REQUIREMENT: Copy each line of the records that contains the word "Romeo".

DATASET RECORDS:

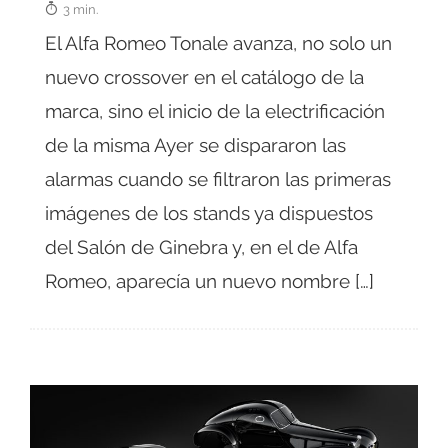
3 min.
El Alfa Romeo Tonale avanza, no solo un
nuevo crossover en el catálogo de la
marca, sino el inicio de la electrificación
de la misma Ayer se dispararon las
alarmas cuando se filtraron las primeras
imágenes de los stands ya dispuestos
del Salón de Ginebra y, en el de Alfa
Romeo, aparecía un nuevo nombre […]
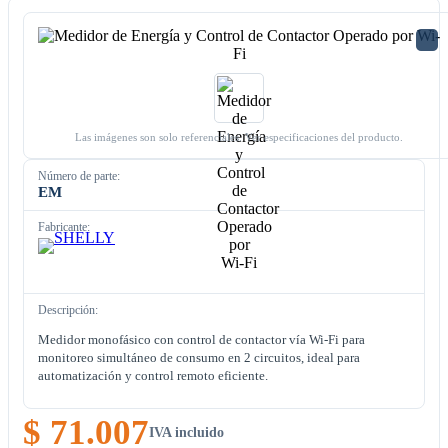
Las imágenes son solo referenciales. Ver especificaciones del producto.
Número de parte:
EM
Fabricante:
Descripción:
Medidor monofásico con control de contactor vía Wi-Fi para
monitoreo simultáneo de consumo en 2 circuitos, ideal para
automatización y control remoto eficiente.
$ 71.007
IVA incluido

SOLUTION FOR THIS TASK:
El Alfa Romeo Tonale avanza, no solo un
Romeo, aparecía un nuevo nombre […]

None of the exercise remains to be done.